- Film poster
- German: Der Unschuldige
- Directed by: Simon Jaquemet
- Written by: Simon Jaquemet
- Produced by: Tolga Dilsiz Aurelius Eisenreich
- Starring: Judith Hofmann [de] Naomi Scheiber Thomas Schuepbach
- Cinematography: Gabriel Sandru
- Edited by: Christof Schertenleib
- Production companies: 8horses GmbH Augenschein Filmproduktion GmbH ZDF Zweites Deutsches Fernsehen SRF Schweizer Radio und Fernsehen ARTE Teleclub AG
- Distributed by: Ascot Elite Entertainment (Switzerland) Film Kino Text (Germany)
- Release date: 9 September 2018 (TIFF);
- Running time: 114 minutes
- Countries: Switzerland Germany
- Language: Swiss German

= The Innocent (2018 film) =

2018 film

The Innocent (German: Der Unschuldige) is a 2018 Swiss-German drama film written and directed by Simon Jaquemet. It stars Judith Hofmann as Ruth, whose life is disrupted by the return of her former lover. The film had its world premiere in the Platform section at the 2018 Toronto International Film Festival, and Hofmann later won Best Actress at the 2019 Swiss Film Awards.

== Synopsis ==
Ruth is a devout Christian who works in neuroscience. When her former lover reappears after twenty years in prison, her sense of reality begins to unravel.

== Cast ==
The cast includes:
- Judith Hofmann as Ruth
- Naomi Scheiber as Naomi
- Christian Kaiser as Hanspeter
- Thomas Schüpbach as Andreas
- Anna Tenta as Meike
- Urs-Peter Wolters as Paul

== Production ==
Jaquemet said the film was inspired by a television report about a woman who continued to believe in her fiancé’s innocence after he had been sentenced to life imprisonment.

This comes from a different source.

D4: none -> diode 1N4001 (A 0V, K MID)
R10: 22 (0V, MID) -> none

He also said that a dream later helped shape the project.

== Reception ==

=== Awards ===
At the 2019 Swiss Film Awards, the film was nominated for Best Fiction Film and Best Cinematography. Judith Hofmann won Best Actress, and Simon Jaquemet was nominated for Best Screenplay.

=== Critical response ===
The Hollywood Reporter described the film as ambitious and well performed, but considered it a letdown and criticised it as messily told. The review also praised Judith Hofmann’s performance, while arguing that the film left too much open to interpretation and did not fully develop its characters.

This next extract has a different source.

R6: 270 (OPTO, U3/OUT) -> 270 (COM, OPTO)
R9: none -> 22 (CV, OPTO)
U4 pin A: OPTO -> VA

Variety described the film as a coolly intellectual drama and praised Judith Hofmann’s performance. The review said it unfolds like a slow-motion thriller, while suggesting it was only partly successful in placing the audience in Ruth’s perspective.

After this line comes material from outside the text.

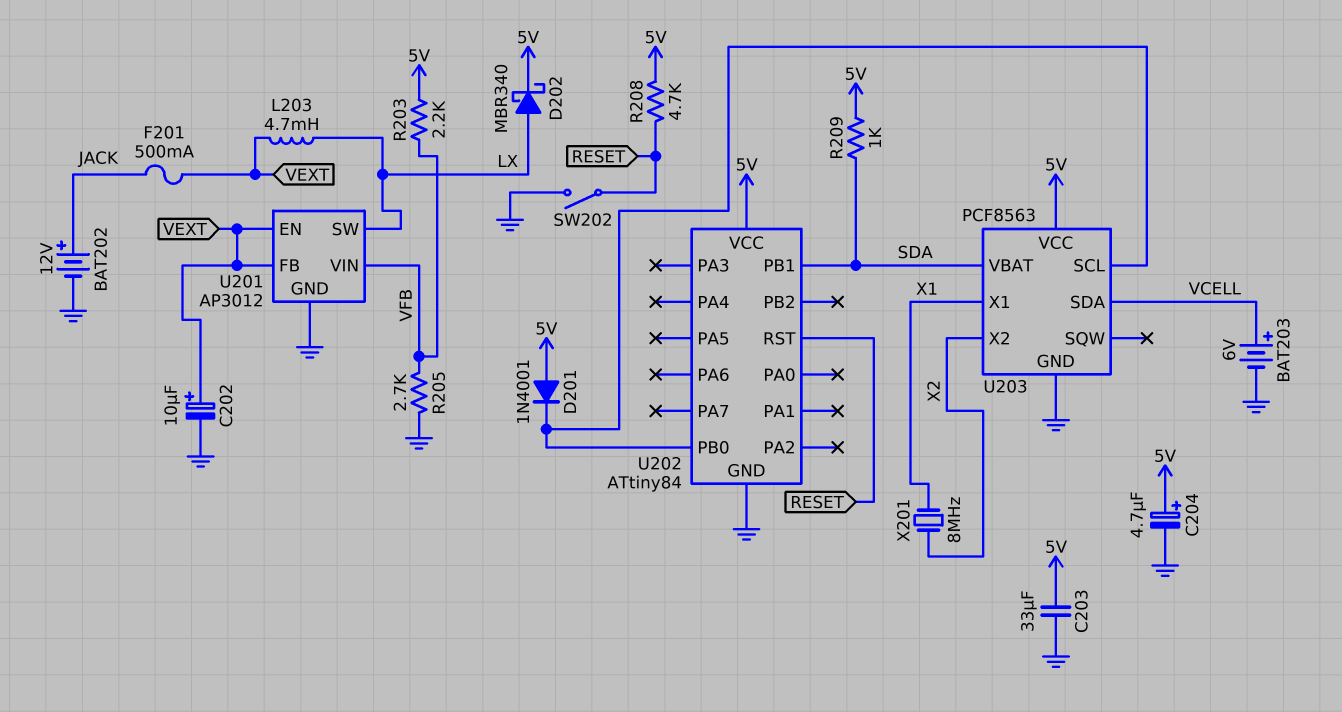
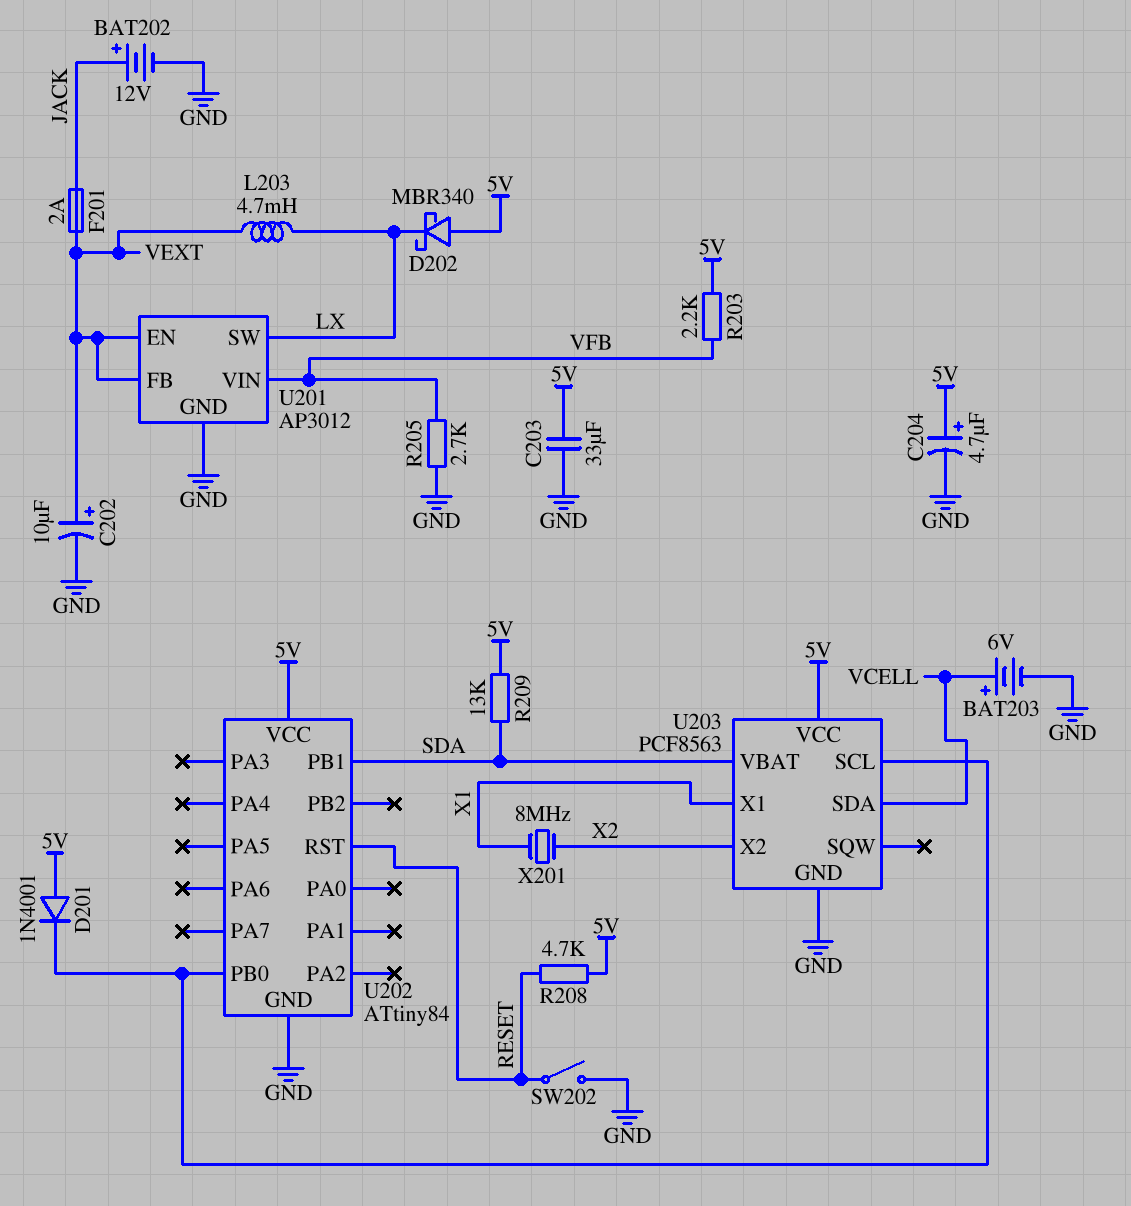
D202: schottky MBR340 (A LX, K 5V) -> schottky MBR340 (A 5V, K LX)
F201: 500mA (JACK, VEXT) -> 2A (JACK, VEXT)
R209: 1k (5V, SDA) -> 13k (5V, SDA)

Filmdienst described the film as a drama told in the style of magical realism, centred on faith, delusion, and reality. The review praised Judith Hofmann’s lead performance and rated the film as worth seeing.

== Festival screenings ==
The film had its world premiere in the Platform section at the 2018 Toronto International Film Festival. In 2019, it was screened at festivals including the Jeonju International Film Festival, the Seattle International Film Festival, the Neuchâtel International Fantastic Film Festival, the Locarno Film Festival, and the Haifa International Film Festival. In 2021, it was screened at the Kaohsiung Film Festival.